Título: Bolívia vota Constituinte e autonomia
Autor: Roberto Lameirinhas
Fonte: O Estado de São Paulo, 29/06/2006, Internacional, p. A12

Nem mesmo os bolivianos têm clareza sobre os dois processos eleitorais - separados, mas complementares - que o país promove no domingo. Os eleitores vão às urnas para dizer sim ou não à concessão de autonomia para os nove departamentos (Estados) que formam o país. E também elegerão 255 deputados para a Assembléia Constituinte, encarregada de redigir uma nova Carta capaz de reduzir a crônica tensão política da Bolívia, que teve cinco presidentes desde outubro de 2003.

Autonomia é a palavra de ordem e velha aspiração dos líderes de Santa Cruz de la Sierra, a região mais desenvolvida do país. As últimas pesquisas indicam que quase 80% dos crucenhos devem votar pelo "sim" no referendo sobre autonomia. Mas o grau e o alcance dessa autonomia só serão definidos pela nova Constituição.

O governo do presidente Evo Morales tem adotado posições ambíguas sobre a concessão de autonomia para Santa Cruz. O Movimento ao Socialismo (MAS), de Morales, se diz a favor da concessão de alguma autonomia para os crucenhos, mas não nos termos propostos pelo Comitê Cívico Pró-Santa Cruz - que os governistas qualificam de "representantes da direita camba (como são designados os habitantes da planície do leste boliviano)". O principal ponto de discórdia está na arrecadação e distribuição dos impostos.

Santa Cruz - onde se localizam as principais jazidas de gás natural, indústrias e campos da agroindústria - arrecada quase metade dos impostos do país, que é repassada ao governo central, em La Paz. Dessa receita, menos de um terço retorna ao departamento, por meio de pagamento de funcionários, obras e serviços.

A discrepância entre o que se arrecada e o que se usufrui causa ressentimentos entre os cambas - descendentes de europeus. Um ressentimento que, invariavelmente, desemboca em racismo contra os collas (a população do Altiplano majoritariamente indígena). O sentimento geral dos crucenhos é o de que eles trabalham para que La Paz, com seu quase meio milhão de funcionários públicos, gaste.

Movimentos de raiz eminentemente separatista, como o Nação Camba, cresceram depois que os seguidos bloqueios de estradas promovidos por líderes indígenas paralisaram sistematicamente as atividades econômicas do país a partir de 2003. E se aprofundaram com a eleição de Evo, em dezembro, e a nacionalização dos recursos de gás e petróleo, decretada em 1º de maio.

O porta-voz do Comitê Pró-Santa Cruz, Daniel Castro, assegurou ao Estado que a proposta da entidade nada tem a ver com separatismo. "Queremos algo parecido com o que existe nos Estados do Brasil, por exemplo", afirma.

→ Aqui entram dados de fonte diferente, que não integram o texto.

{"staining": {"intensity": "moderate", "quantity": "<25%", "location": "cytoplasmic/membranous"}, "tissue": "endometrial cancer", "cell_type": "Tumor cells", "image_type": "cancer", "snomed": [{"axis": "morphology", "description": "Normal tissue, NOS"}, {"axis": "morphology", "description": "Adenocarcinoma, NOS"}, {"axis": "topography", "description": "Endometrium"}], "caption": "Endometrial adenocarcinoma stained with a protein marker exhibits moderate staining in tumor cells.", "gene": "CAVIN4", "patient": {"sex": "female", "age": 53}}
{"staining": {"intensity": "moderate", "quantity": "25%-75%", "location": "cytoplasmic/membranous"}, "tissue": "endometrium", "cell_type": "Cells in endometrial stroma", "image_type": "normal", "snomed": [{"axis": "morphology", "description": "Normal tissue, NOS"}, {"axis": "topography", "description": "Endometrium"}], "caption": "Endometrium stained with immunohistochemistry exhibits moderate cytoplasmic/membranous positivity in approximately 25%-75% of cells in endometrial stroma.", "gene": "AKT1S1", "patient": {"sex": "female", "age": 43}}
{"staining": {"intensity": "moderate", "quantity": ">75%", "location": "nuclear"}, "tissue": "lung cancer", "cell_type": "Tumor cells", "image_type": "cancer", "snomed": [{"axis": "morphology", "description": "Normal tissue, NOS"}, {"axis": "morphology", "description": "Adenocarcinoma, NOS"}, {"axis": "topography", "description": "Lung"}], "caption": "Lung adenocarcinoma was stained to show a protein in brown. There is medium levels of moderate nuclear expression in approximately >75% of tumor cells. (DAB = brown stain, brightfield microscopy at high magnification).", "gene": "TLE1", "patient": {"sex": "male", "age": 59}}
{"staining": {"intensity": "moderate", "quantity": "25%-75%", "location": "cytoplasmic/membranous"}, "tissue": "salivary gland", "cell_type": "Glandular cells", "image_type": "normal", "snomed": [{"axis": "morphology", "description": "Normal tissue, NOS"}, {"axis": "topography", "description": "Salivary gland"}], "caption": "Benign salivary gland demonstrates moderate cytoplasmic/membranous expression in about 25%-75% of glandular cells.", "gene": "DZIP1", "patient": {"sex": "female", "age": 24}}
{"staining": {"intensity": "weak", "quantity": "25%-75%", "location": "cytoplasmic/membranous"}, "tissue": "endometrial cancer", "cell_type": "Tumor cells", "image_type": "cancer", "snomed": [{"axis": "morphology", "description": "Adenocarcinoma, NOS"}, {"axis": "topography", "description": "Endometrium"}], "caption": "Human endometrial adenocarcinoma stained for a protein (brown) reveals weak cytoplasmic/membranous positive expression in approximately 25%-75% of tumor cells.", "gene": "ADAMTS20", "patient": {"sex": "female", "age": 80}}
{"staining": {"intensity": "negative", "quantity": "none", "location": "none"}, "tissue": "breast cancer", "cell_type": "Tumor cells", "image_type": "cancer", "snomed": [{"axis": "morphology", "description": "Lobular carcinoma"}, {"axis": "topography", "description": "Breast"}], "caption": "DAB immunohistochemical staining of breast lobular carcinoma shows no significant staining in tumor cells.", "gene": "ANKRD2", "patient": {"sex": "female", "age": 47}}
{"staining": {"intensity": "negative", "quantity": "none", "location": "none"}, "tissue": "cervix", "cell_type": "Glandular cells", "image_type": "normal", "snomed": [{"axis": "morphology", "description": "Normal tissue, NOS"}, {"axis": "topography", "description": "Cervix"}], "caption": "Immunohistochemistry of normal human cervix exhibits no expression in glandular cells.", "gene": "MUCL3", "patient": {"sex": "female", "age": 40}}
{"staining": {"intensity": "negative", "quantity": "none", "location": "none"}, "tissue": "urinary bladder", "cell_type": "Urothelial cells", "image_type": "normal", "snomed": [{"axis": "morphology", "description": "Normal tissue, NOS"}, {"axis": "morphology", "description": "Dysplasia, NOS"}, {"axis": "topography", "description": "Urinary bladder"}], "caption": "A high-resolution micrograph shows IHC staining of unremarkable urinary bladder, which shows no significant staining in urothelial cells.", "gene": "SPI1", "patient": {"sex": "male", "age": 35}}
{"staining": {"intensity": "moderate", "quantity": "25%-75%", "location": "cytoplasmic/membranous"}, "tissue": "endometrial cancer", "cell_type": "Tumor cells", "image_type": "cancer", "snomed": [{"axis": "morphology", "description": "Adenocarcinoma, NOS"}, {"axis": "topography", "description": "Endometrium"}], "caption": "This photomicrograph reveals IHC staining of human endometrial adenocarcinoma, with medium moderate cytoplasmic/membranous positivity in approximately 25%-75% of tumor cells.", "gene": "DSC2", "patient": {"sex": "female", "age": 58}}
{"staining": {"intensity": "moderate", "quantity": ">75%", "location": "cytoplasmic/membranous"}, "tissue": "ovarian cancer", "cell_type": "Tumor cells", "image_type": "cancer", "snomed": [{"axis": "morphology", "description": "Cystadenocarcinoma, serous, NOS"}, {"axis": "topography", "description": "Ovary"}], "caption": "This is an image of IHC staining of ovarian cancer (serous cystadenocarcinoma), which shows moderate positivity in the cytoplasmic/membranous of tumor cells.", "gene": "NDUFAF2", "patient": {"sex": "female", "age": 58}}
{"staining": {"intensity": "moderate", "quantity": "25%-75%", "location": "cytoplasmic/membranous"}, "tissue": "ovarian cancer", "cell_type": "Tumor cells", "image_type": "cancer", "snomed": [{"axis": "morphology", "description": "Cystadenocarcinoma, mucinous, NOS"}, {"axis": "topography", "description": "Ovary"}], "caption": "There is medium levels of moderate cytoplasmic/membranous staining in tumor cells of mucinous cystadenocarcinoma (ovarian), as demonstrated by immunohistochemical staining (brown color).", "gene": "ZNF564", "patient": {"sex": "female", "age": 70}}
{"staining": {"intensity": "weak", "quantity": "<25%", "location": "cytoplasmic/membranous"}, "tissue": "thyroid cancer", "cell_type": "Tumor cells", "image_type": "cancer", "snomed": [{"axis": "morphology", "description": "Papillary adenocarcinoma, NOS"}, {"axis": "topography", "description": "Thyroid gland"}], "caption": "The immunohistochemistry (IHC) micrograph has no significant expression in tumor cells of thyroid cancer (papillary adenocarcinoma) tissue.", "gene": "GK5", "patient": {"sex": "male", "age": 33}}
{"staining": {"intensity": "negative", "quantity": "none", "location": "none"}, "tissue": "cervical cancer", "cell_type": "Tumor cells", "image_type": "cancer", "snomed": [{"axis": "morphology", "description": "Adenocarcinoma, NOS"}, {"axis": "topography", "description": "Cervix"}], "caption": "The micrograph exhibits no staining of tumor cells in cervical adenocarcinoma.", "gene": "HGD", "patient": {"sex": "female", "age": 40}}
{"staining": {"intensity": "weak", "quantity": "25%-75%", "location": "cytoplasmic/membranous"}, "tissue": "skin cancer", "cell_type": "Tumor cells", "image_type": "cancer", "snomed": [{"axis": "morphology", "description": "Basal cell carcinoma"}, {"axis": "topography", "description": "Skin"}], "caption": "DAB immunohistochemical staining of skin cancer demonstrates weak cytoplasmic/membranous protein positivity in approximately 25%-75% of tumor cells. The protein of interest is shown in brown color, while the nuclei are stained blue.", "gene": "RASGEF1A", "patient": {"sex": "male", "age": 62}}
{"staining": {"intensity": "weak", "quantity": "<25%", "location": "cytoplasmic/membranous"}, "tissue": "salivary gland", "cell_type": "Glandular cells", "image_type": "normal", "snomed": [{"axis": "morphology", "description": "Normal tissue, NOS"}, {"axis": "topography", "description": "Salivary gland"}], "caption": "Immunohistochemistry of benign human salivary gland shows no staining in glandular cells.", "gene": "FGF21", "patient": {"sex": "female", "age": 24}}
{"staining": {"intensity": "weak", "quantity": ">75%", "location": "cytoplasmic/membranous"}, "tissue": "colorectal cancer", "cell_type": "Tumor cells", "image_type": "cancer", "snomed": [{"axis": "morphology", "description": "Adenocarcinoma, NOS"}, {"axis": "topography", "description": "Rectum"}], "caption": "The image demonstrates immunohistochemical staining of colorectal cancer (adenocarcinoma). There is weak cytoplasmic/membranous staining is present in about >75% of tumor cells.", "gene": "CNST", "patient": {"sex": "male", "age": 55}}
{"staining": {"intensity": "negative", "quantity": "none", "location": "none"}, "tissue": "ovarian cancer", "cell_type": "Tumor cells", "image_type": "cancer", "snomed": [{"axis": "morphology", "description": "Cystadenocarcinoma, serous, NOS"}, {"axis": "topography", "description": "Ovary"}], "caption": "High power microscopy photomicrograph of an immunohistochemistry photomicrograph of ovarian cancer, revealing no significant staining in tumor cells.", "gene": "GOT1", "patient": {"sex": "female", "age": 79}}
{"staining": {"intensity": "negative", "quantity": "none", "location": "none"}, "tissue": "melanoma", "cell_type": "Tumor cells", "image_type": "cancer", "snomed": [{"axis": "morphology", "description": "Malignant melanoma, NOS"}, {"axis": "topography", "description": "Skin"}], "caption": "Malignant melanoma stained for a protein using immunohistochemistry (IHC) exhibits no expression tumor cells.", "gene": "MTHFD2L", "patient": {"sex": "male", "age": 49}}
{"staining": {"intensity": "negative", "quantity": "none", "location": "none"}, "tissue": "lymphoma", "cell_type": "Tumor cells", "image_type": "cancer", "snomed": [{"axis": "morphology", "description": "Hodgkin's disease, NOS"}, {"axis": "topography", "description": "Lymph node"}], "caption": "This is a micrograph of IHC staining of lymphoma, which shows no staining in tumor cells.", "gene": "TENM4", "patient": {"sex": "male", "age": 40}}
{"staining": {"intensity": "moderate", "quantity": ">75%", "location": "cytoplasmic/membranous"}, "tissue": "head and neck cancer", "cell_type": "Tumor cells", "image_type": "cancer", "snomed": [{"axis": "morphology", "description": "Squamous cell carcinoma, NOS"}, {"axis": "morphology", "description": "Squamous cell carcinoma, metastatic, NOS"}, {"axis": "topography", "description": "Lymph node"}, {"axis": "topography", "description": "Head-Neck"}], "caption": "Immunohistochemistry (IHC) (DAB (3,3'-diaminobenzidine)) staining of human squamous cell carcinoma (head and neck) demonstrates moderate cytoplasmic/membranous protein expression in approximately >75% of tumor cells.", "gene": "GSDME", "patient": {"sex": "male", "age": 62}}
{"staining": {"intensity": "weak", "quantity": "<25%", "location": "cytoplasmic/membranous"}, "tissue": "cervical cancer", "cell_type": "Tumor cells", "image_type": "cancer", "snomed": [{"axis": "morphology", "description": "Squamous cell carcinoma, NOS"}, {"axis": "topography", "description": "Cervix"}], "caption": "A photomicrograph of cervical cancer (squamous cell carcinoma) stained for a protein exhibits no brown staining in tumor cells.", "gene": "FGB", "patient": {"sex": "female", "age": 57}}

"Nos outros departamentos, muita gente está pensando que serão necessários vistos em seu passaporte para vir a Santa Cruz, caso o 'sim' vença", diz Martín Obregón, professor de Ciências Políticas da Universidade Livre de Santa Cruz. "Todo o processo tanto do referendo quanto da Constituinte foi precipitado, mal esclarecido e mal conduzido. O referendo de autonomia deveria ser convocado pela próxima Constituição. O eleitor deveria saber exatamente que grau de independência teriam os departamentos."

Embalado por uma popularidade que oscila entre 75% e 80%, Evo deve obter esmagadora maioria na Constituinte, o que poderia reduzir as pretensões dos autonomistas de Santa Cruz ao nível mínimo, ainda que o referendo obrigue a assembléia a redigir um capítulo sobre o tema. Há ainda dúvidas sobre a jurisdição do resultado do referendo. A atual Constituição não contempla consultas regionais.

Por isso, alguns juristas interpretam que o debate sobre autonomia só irá à Assembléia Constituinte se o "sim" obtiver mais de 50% dos votos em todo o país. Para o Comitê Pró-Santa Cruz, a nova Constituição terá de estabelecer regras de autonomia para todos os departamentos onde o "sim" tiver maioria, independentemente do resultado nacional.